Selasa, 03 Agustus 2010

18.Itukah Maumu

”Pagi Faza....” pagi-pagi sms Rahman datang mengganggu tidurku.
”Pagi...” jawabku singkat.
”Blom bangun ya...”
”Masih ngantuk Mas...”
”Libur...?”
”Kan hari Sabtu...!”
”Acara hari ini apa...?”
”Istirahat aja...”
”Mas disini lho Za...!”
”Ah yang bener... mimpi kali ya...!”
”Sungguh... ni di penginapan...”
”Bener nih...”
”Gak percaya ...? ”
”Sebentar Mas datang kesitu ya...?”
”Mas nginap dimana sih...?”
”Tak jauh dari tempatmu...!”
”Dimana...?”
”Ada deh....”
”Ah... Mas mesti pura-pura....gak lucu...!”
”Serius...”
”Mas suka banget sih godain Faza....jahat....!”
”Kau suka sama Mas yang jahat....?”
”Huuuu.....rese....”
”Mas serius ya.... 5 menit lgi Mas ketuk pintu kamar Faza...!”
”Alaaaa....dalam mimpi...!”
”Kamu belum bangun kan...pasti belum mandi juga...pa masih mimpi...he..he..?”
”Masih bobok, masih ngantuk....”
”Oke deh...Mas mau lihat Faza yang belum cuci muka aja...yang masih asli...!”
”Yang asli juga cantik kok...?”
”Bener ya...nggak boleh cuci muka dulu lho...!”
”Siapa takut....Mas paling boong aja...!”

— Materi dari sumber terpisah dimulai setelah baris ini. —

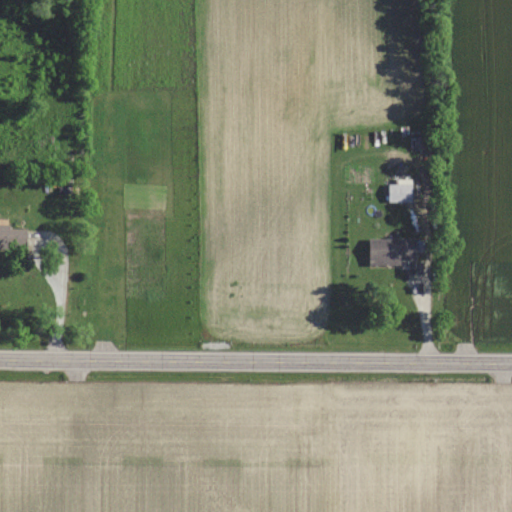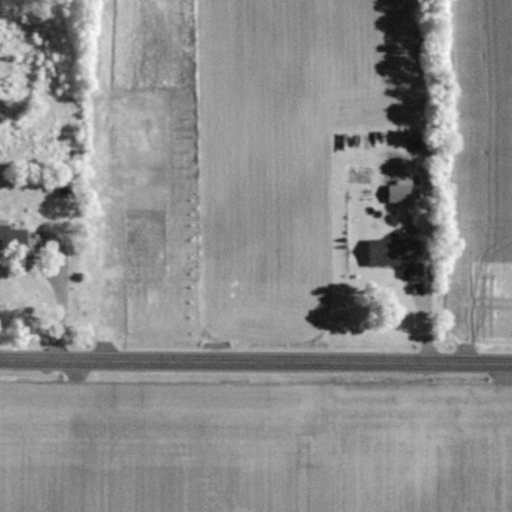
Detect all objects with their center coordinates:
building: (399, 192)
building: (13, 235)
building: (391, 252)
road: (60, 298)
road: (256, 360)
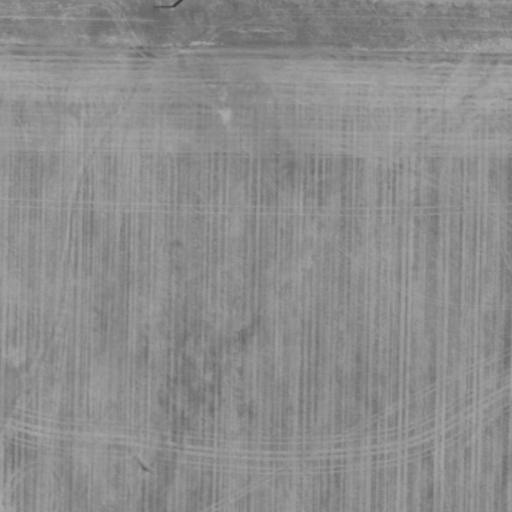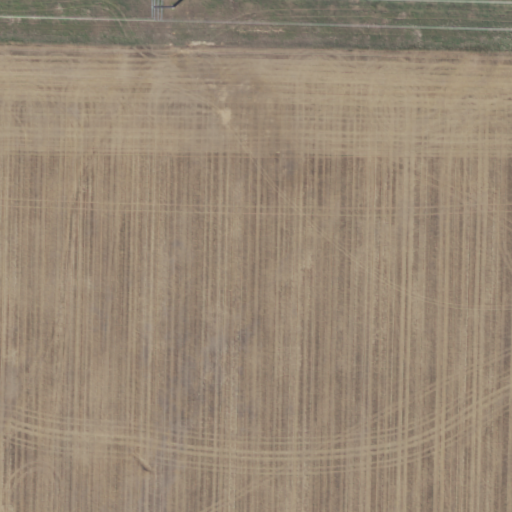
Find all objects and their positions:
power tower: (175, 4)
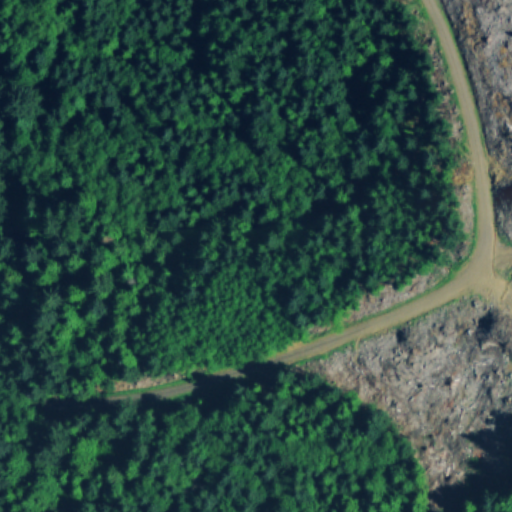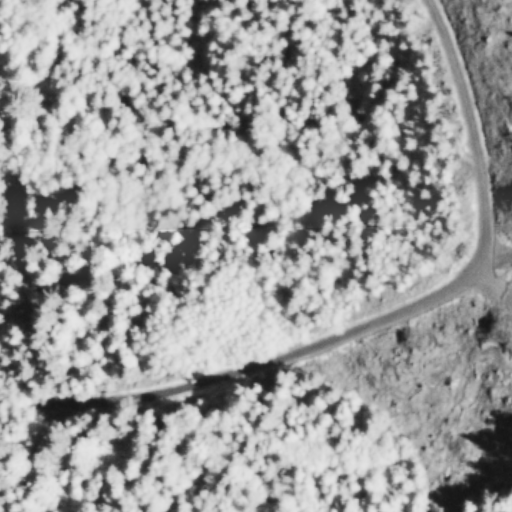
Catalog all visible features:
road: (496, 269)
road: (478, 274)
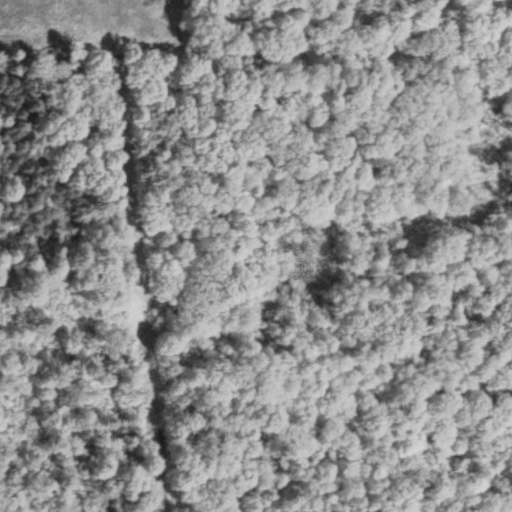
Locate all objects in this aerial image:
road: (356, 71)
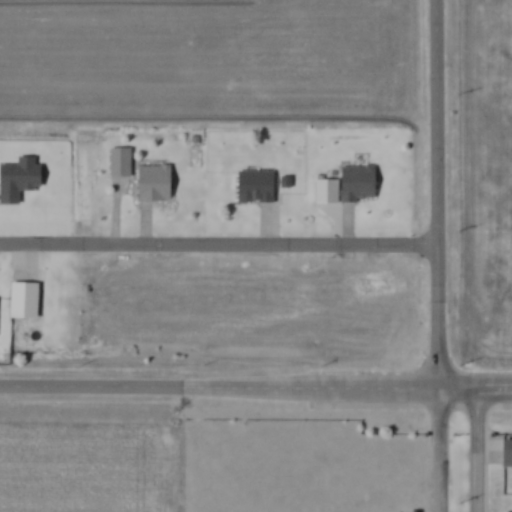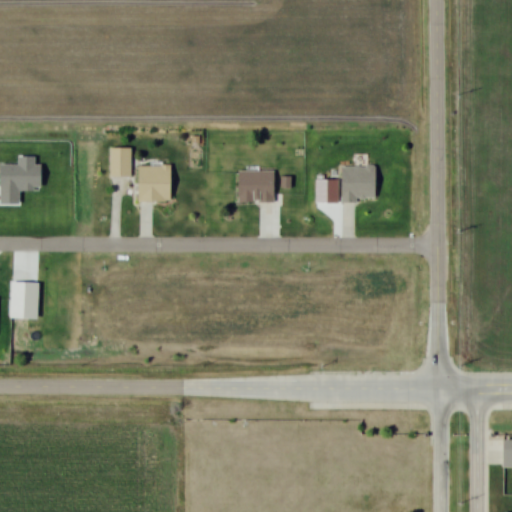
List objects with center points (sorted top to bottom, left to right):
crop: (209, 48)
building: (115, 161)
crop: (491, 179)
building: (149, 182)
road: (435, 182)
building: (354, 183)
building: (156, 184)
building: (252, 185)
building: (360, 185)
building: (257, 186)
road: (115, 211)
road: (144, 225)
road: (346, 226)
road: (269, 227)
road: (217, 244)
road: (219, 391)
road: (475, 393)
road: (476, 432)
road: (438, 439)
road: (484, 450)
building: (505, 452)
building: (511, 502)
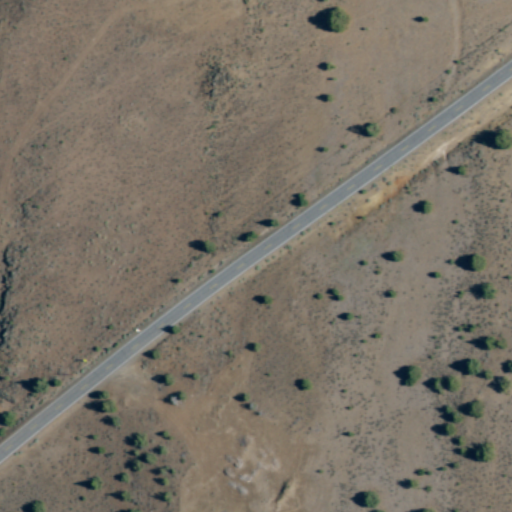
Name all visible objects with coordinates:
road: (252, 266)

Terganggu aku dengan sms Rahman pagi ini. Aku masih merasa ngantuk yang amat sangat dan rasa lelah yang menggelayut. Mata ini rasanya masih susah buat terbuka. Rahman... beberapa hari ini nama itu cukup mengganggu tidurku. Dua hari kami tak saling bertukar cerita. Aku mencoba untuk melewatkan saja hari-hari tanpa dirinya dengan sekuat tenaga. Sepi. Tapi itu semua harus kulakukan, aku harus menetapkan hati untuk tidak terlalu mengharapkannya. Berat, tapi harus kuterima apa adanya. Karena aku yang sudah memulai untuk membuat jarak pada hubungan kami. Sehari tanpa melayangkan kabar buatnya merupakan siksaan tersendiri. Aku harus bertahan. Apalagi Rahman sendiri tidak berusaha untuk menghubungiku. Hampir tiap saat kulihat ponsel ku, siapa tahu ada sms yang masuk darinya, atau panggilan tak terjawab yang tak kuketahui datangnya. Hasilnya nihil. Dua hari tanpa kabar secuilpun. Ini adalah hari ketiga, semula sudah kuputuskan untuk menghubunginya nanti malam, ada kabar ataupun tidak darinya. Karena aku tak ingin hubungan ini berakhir begitu saja dengan beban di hati masing-masing. Kalaupun harus berakhir maka harus ada kesadaran untuk tetap bersahabat, bukan putus sama sekali. Aku cukup menyadari ada banyak perbedaan antara kami, namun semula perbedaan itu tidaklah terlalu kupikirkan. Hal itu baru kusadari sepenuhnya ketika Rahman dilantik, dan ketika kata-kata ibu yang penuh harap membelengguku demikian erat. Benar kata Rahman, kata-kata ibu tak ada salahnya. Namun ternyata kata-kata ibu telah membukakan hatiku pada sebuah kesadaran bahwa sebenarnya diantara kami ada sesuatu yang dipaksakan. Aku merasa hubungan kami selama ini mengalir begitu saja. Begitu menyadari ternyata kami sudah saling membutuhkan, saling tergantung, saling menunggu apa kemauan masing-masing. Sejak awal Rahman memang lebih antusias mendekati, sedangkan aku ? Hanya karena Rahman telaten maka aku merasa wajib untuk tetap membalas berita-berita darinya. Lama kelamaan bila kabar dari Rahman tak muncul, aku merindukannya, menantikannya.
”Assalamualaikum...”
Deg. Alarm tamuku berbunyi. Rahman. Jangan-jangan Rahman benar datang kemari. Melompat aku dari tempat tidur, mengaca sebentar dan buru-buru masuk kamar mandi untuk sikat gigi dan cuci muka. Alarm berbunyi lagi 2 kali.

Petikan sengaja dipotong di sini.